Above: Dianthus carthusianorum is the perfect dry garden plant; from a low mound of fine leaves, it sends up leggy stems topped with hot pink flowers. They will occasionally re-flower if deadheaded.

We used a sub-base to stabilize the areas where we would walk around the beds and this was topped with gravel. I was left with two organic shaped large beds and once everything was planted I added some gravel around the plants, too, which helps minimize weeds but also retains some moisture.

To save money I grew almost every plant from seed. Some of those plants were incredibly easy to grow: Stipa tenuissima, Dianthus carthusianorum and Verbascum chaixii ‘Album’. Others, including Verbena bonariensis and Eryngium giganteum, I found much more tricky from seed but they were brilliant self seeders; from a couple of verbena plants, there is now a self-seeded verbena forest in high summer of hundreds of plants that have just placed themselves in any available crack.

Above: Considering a garden from inside a house or building is crucial, creating vistas and sightlines from the place where you might sit and look out.

And the garden has really evolved to be a garden of self-seeders. Poppies have introduced themselves, flowering earlier than everything else in the summer and providing some color. These are followed by hundreds of white verbasums in June and July before the verbena peaks in late summer. I’ve also added some bulbs too—Narcissus ‘Thalia’ for spring and then Allium spaerocephalon for a later color pop around late June.

Light and movement are key to the garden’s success and I can’t say I thought that much about either when I was starting out as a gardener. The sun rises directly behind the garden providing some jaw-dropping moments in the morning. When the grasses here, which include Stipa gigantea and Calamagrostis x acutiflora ‘Karl Foester’ and especially the Stipa tenuissima, move gently on the breeze, it becomes a mesmerizing highly, tactile space. But this is also a garden for insects, and through the summer the garden hums all day and evening with a succession of bees, hoverflies, and butterflies.

Self seeders can, of course, be a pain to garden with. Each summer something edges more into focus and threatens to take over. There’s a constant battle with bronze fennel; its hazy clouds of foliage provide beautiful texture in spring and I love the towering umbels and incredible aromatic element they provide, but leave them to seed at your peril.

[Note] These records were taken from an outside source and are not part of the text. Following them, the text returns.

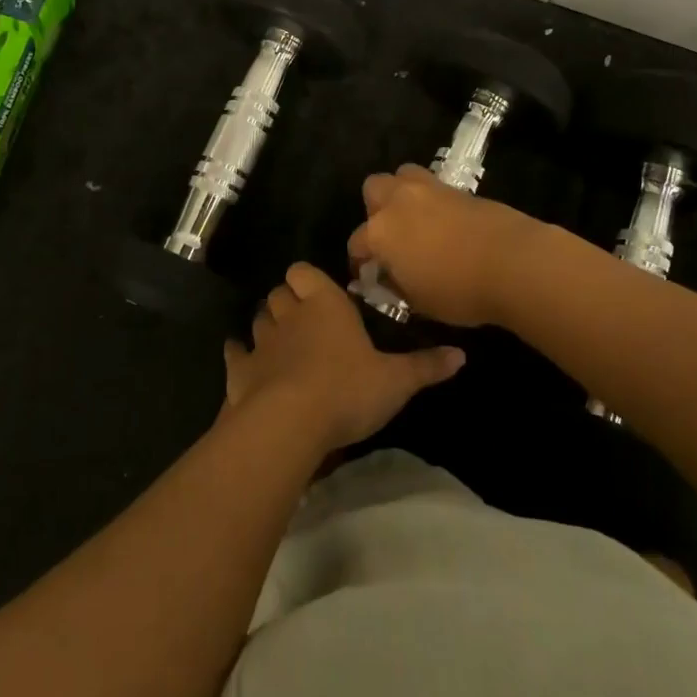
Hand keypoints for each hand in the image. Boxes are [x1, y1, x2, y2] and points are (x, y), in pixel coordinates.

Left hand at [223, 263, 465, 452]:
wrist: (289, 423)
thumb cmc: (347, 390)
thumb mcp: (396, 381)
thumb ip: (426, 366)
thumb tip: (462, 355)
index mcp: (325, 304)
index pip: (305, 272)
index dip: (307, 279)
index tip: (318, 293)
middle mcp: (290, 314)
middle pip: (279, 293)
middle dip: (287, 301)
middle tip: (303, 320)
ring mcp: (261, 342)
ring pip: (258, 319)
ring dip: (266, 326)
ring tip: (279, 342)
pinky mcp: (240, 371)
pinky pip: (234, 353)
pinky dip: (238, 355)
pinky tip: (244, 363)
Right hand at [346, 165, 545, 326]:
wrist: (513, 262)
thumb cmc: (459, 290)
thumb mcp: (418, 302)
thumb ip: (396, 285)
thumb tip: (388, 277)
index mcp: (380, 232)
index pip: (356, 243)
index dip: (359, 261)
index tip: (368, 275)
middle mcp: (398, 201)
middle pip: (374, 189)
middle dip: (375, 209)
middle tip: (390, 236)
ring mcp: (430, 189)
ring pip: (403, 175)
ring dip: (402, 193)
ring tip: (415, 219)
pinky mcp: (458, 187)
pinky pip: (433, 186)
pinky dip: (432, 200)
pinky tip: (444, 222)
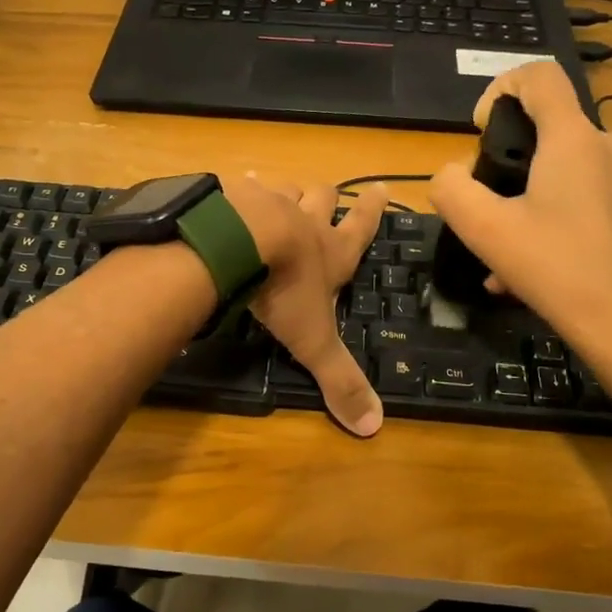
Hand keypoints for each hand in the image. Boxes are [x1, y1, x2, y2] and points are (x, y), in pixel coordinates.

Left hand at [219, 173, 386, 436]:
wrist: (236, 243)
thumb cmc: (283, 290)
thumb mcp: (313, 341)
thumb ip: (339, 378)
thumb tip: (373, 426)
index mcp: (331, 251)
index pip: (362, 226)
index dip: (373, 209)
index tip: (381, 188)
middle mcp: (304, 219)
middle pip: (323, 197)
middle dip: (328, 197)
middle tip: (327, 195)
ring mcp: (267, 201)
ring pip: (284, 188)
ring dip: (284, 192)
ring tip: (275, 192)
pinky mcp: (232, 193)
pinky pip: (239, 185)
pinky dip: (239, 187)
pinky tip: (230, 188)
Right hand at [429, 62, 611, 355]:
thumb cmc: (553, 267)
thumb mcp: (483, 228)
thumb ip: (451, 189)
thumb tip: (449, 174)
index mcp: (572, 138)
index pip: (538, 75)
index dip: (500, 87)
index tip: (481, 132)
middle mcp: (606, 146)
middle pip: (548, 125)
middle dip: (508, 158)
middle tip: (487, 203)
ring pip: (563, 167)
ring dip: (526, 196)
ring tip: (501, 248)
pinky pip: (581, 196)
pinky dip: (551, 217)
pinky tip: (529, 267)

Above: It’s all about contrast. The haze of the grasses is the perfect foil for colorful perennials.
Above: Into autumn the garden starts to look more muted but it continues to hold its own. At this point Stipa tenuissima can start to become weighed down with its growth; I cut it back, leaving just a few inches of growth and it will start to grow new foliage.
Above: The two stalwarts that provide the uprights of summer; Verbascum chaixii ‘Album’ has tall white spires with flecks of pink, while the taller Verbena bonariensis creates tall and breezy stems that are a magnet to butterflies.

Initially I would simply leave the whole garden through the winter (when it’s almost as beautiful with a hard frost) and then cut everything to the ground around March. But lately as the self seeders threaten to overwhelm the space, I’ve started doing a selective cut back in autumn, too, removing all the verbasum heads so that there is some balance the following summer. It’s still very little maintenance for a garden that gives so much for six months of the year.